Attività da svolgere
(1) Secondo il brano sul Sud visto da sotto, quanto costano all'Italia in multe gli sforamenti delle quote europee del latte?
(2) Scrivi il seguito del brano sul Sud visto da sotto, cominciando dopo la sua ultima frase.

Brano da leggere
:::

A Sud del Sud - il Sud visto da sotto (174)

Giuseppe Leuzzi

Cade nel vuoto lo scandalo del latte avariato in Friuli. A opera degli stessi contestatori delle quote europee del latte. I cui sforamenti costano all’Italia quattro miliardi di multa. Che paghiamo tutti quanti noi, non loro.
Una truffa anche miserabile, poiché avvelenava i bambini. Ma non interessa a nessuno. Nessun cronista, nessun fondista, nessun commentatore, nessun giornale. Perché non è successa a Napoli?

Non ci sono antropologi a Milano, a Torino, a Bologna, a Roma. Ce ne sono invece, in cattedra, a Palermo, a Cosenza, ovunque in Sardegna. Pure Napoli privilegia la lettura “antropologica” dei suoi geni.

Il Tg 2 fa vedere un ragazzo che da Corigliano Calabro è a Dsseldof per lavoro. “Lavoro in una società di pulizie”, dice, “in attesa di un’occasione”. Guadagnerà 400 euro, al mese, i famosi mini-job del miracolo tedesco, che “occupano” sette milioni e mezzo di persone? La giornalista non lo chiede, ma il ragazzo sembra incerto.

:::

Materiale fornito
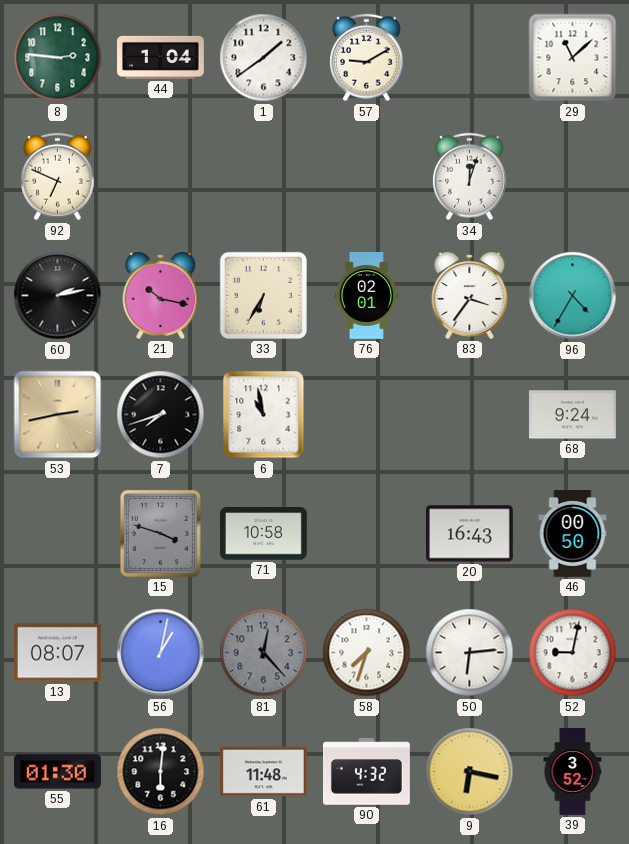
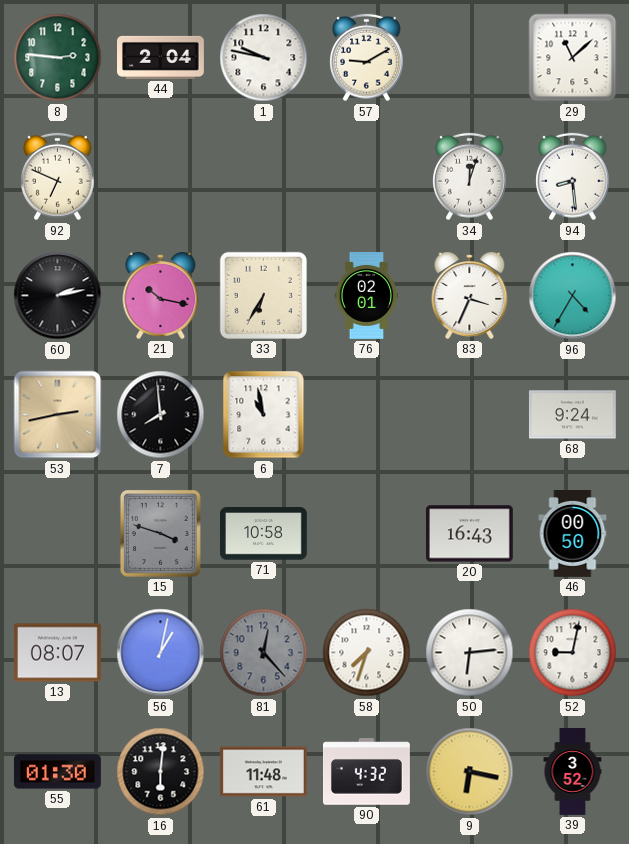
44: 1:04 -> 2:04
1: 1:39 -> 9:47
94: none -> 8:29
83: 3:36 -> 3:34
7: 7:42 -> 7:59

:::

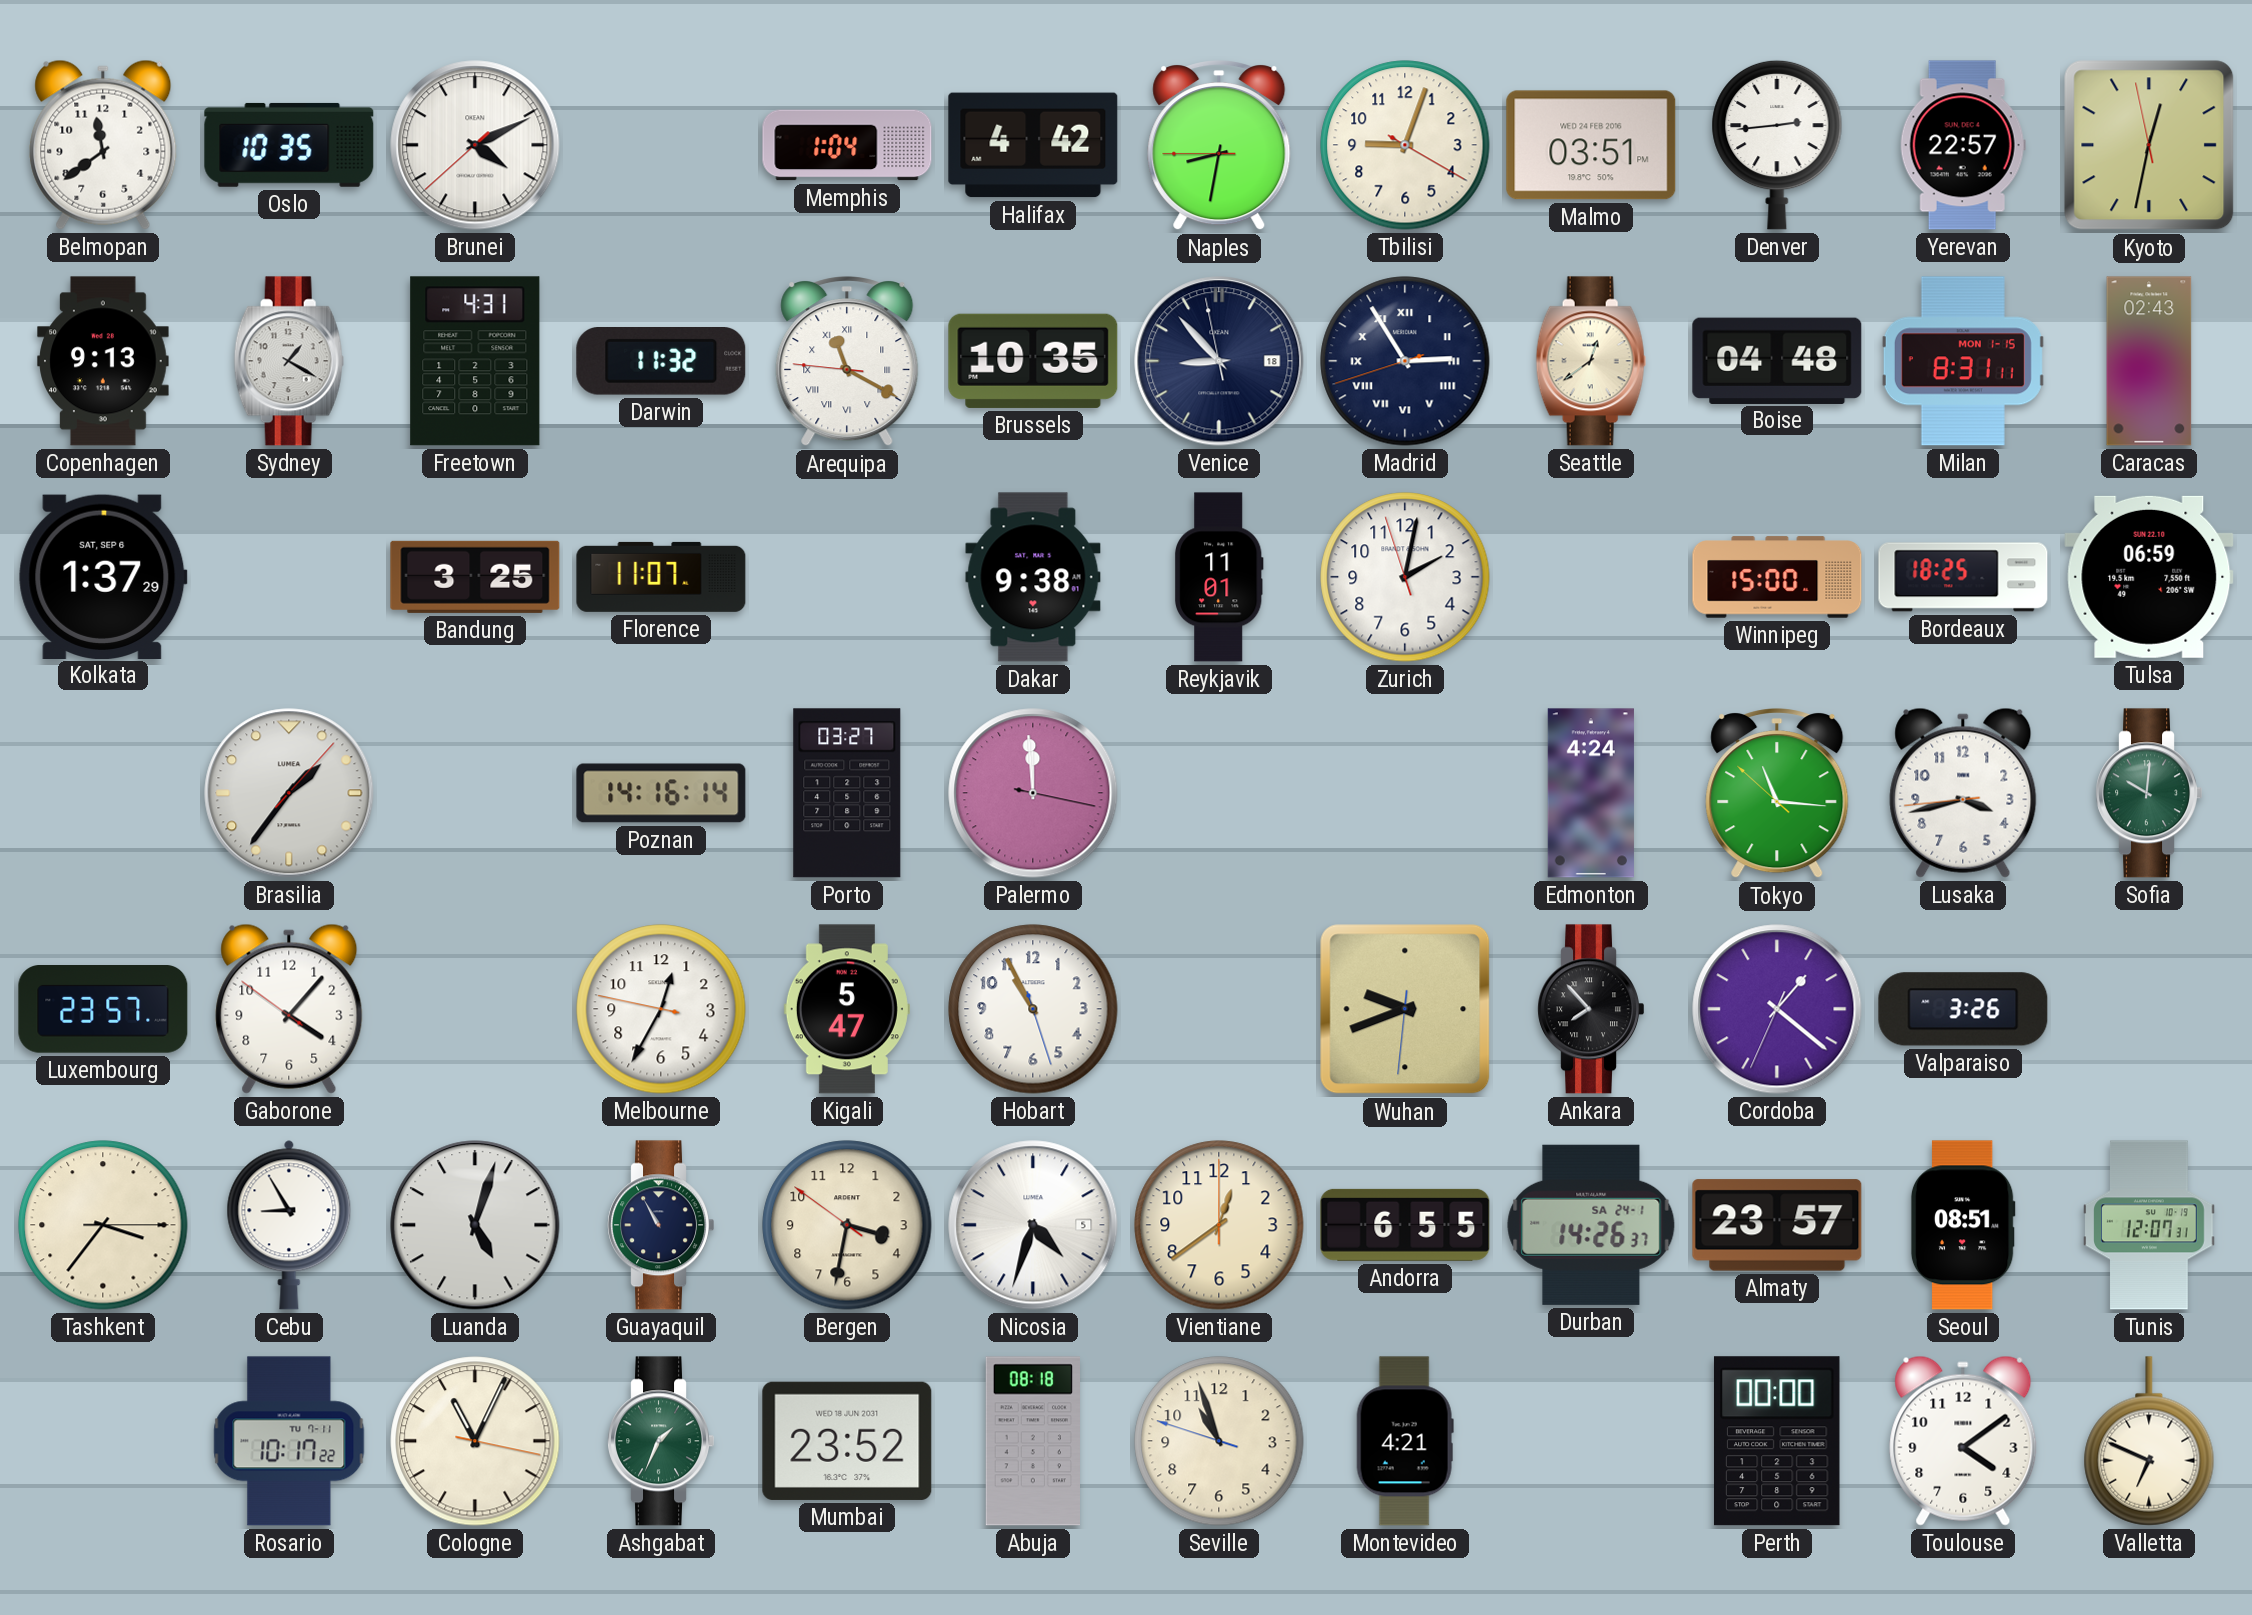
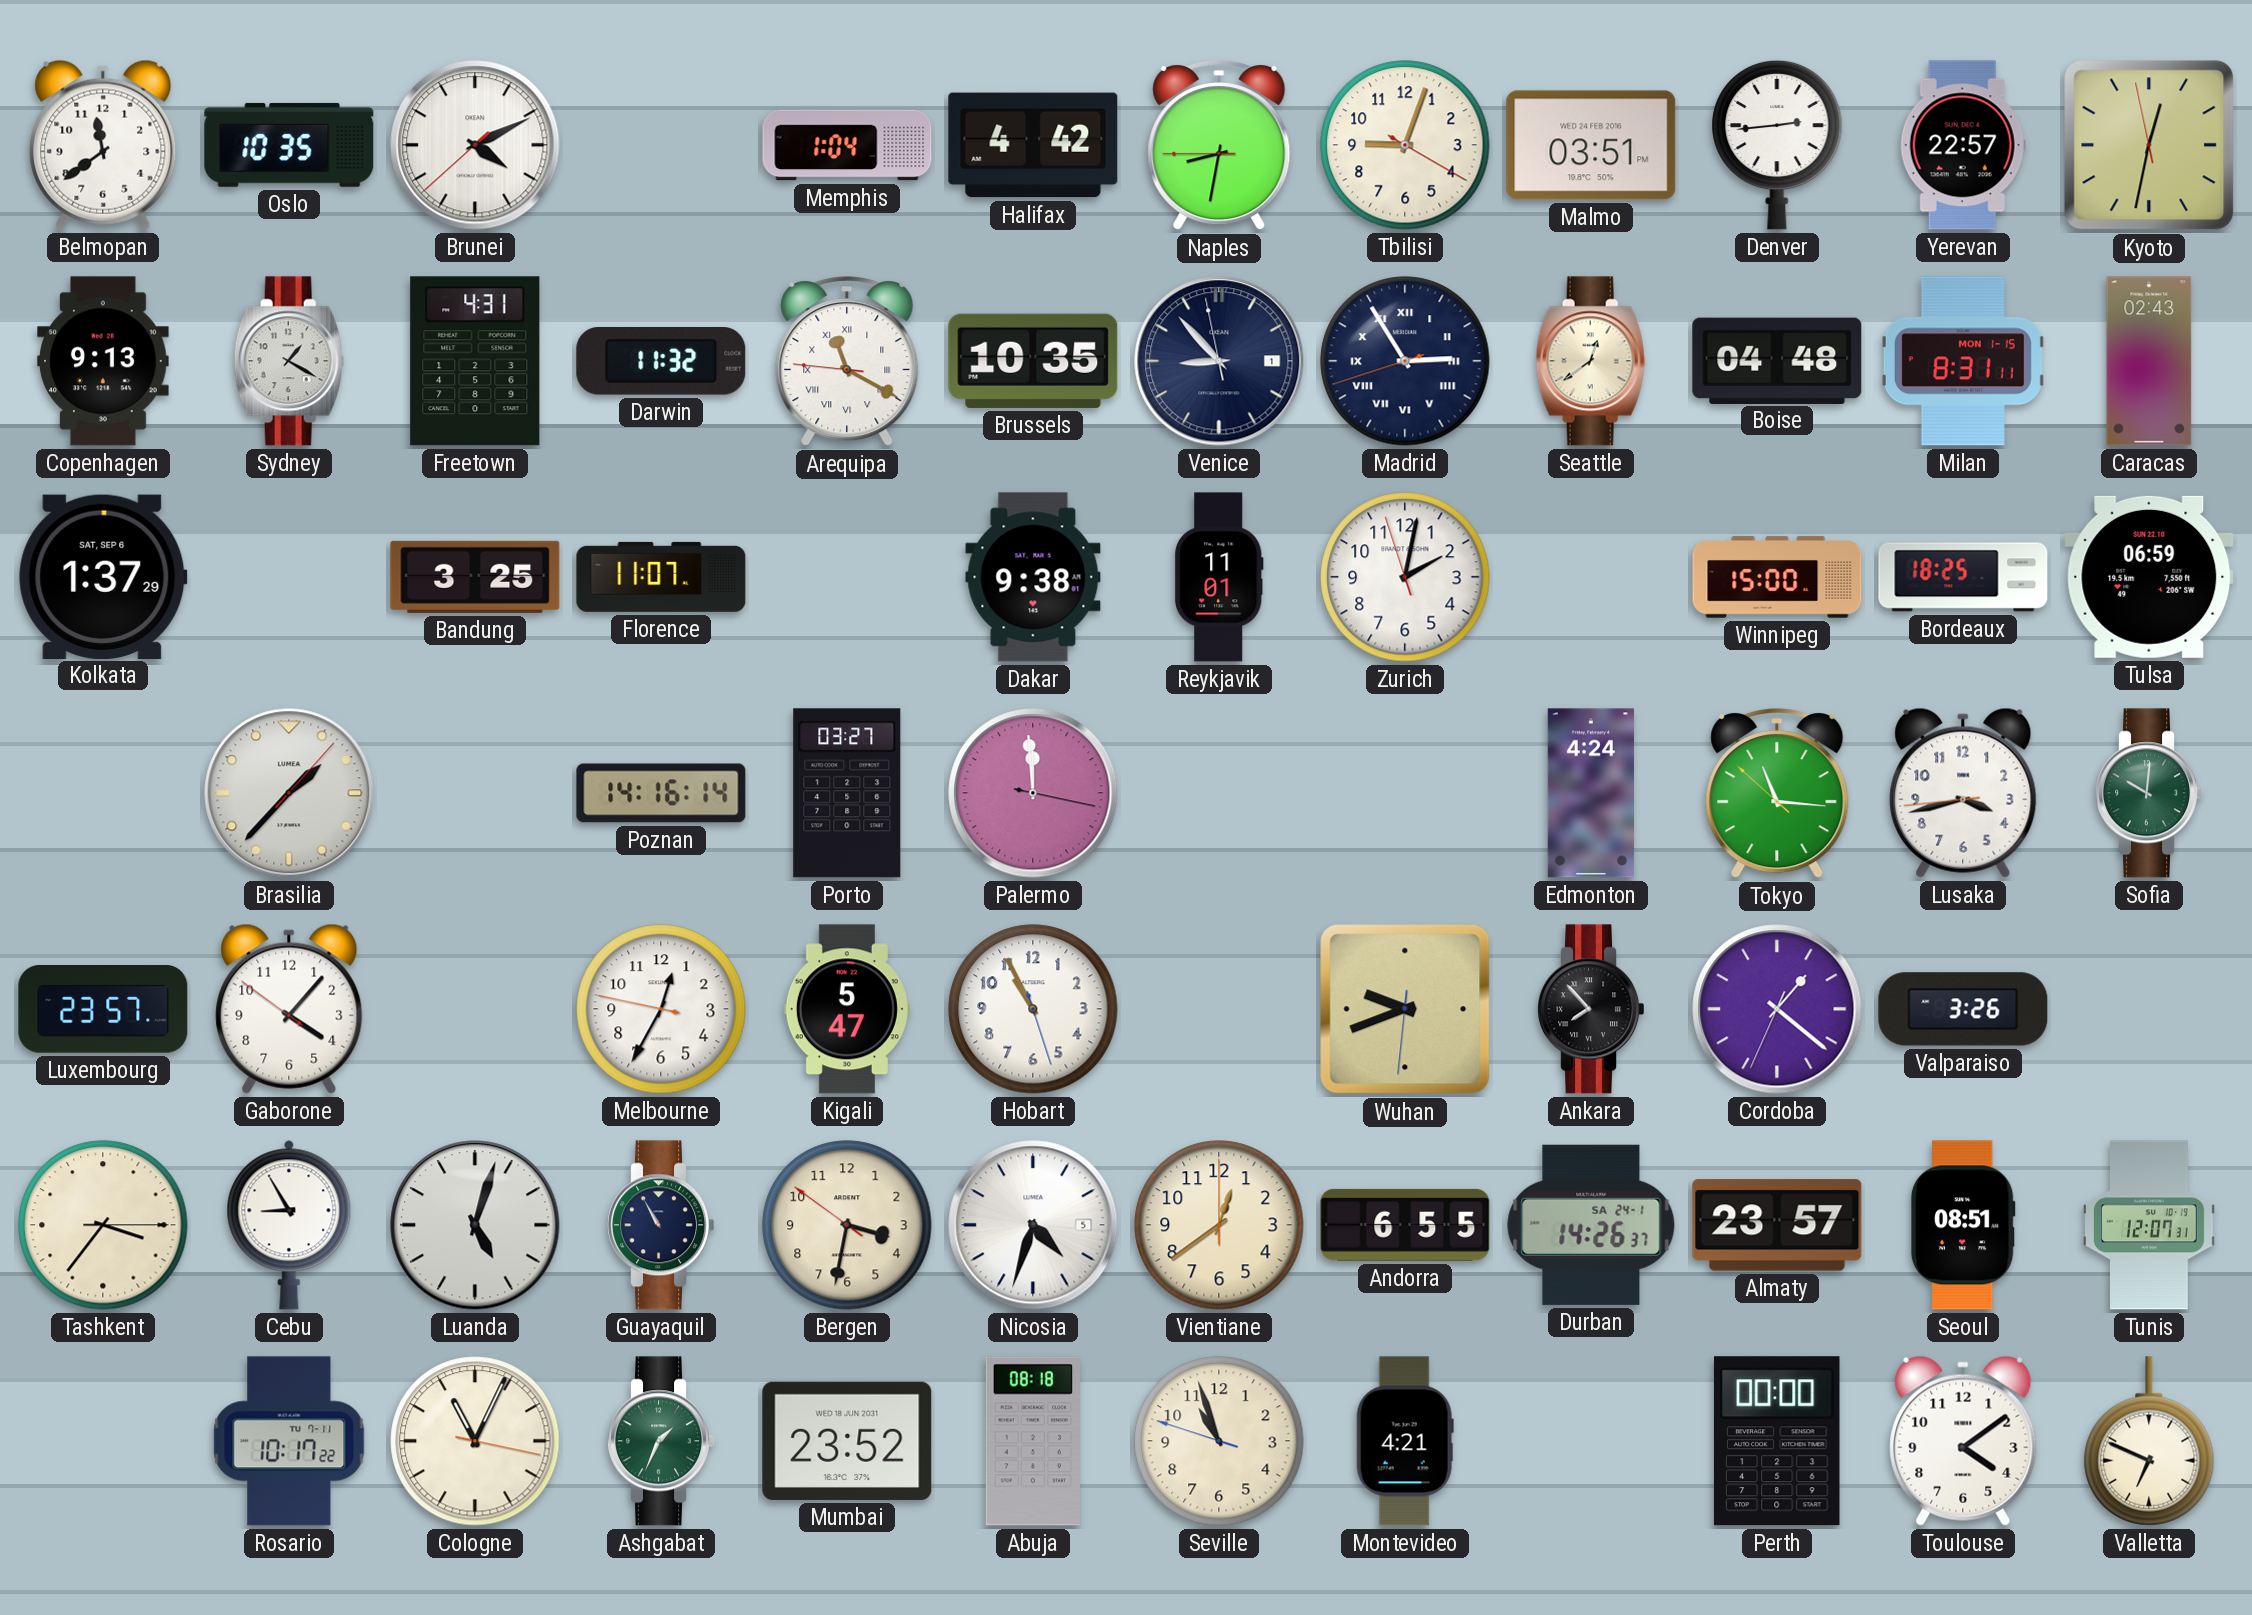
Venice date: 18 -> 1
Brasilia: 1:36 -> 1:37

:::

Risposte alle attività
(1) Quattro miliardi.

(2)
La cugina che l’ha preceduto a Düsseldorf dice: “Opero nello stesso settore”. In attesa dell’occasione? Ma lei è in età.
I due cugini a Corigliano mai avrebbero lavorato in una società di pulizie. Benché potessero risparmiare sull’affitto. Siamo soprattutto sperduti, provinciali.

Verga fascista? Ma non era morto prima? Lo dice Quirino Principe sul “Sole 24 Ore” di domenica scorsa. Dopo aver lamentato la scarsa attenzione che si presta a Dante, per colpa del ’68. La disattenzione – con gli ascolti di Benigni, le fole di Sermonti? – è “frutto”, dice Principe, “da un lato dell’imbecillità del 1968 e seguenti, quando giovani analfabeti sostennero essere Dante un reazionario da sostituire con il proletario Verga (ignorando che Dante fu un ribelle irriducibile e Verga un sostenitore del fascismo in Sicilia”.
È vero che Verga fu antifascista, nel senso che oppose i Fasci siciliani, il socialismo, ma questa è un’altra storia. Più che altro è vero che la Sicilia resta remota, e Verga.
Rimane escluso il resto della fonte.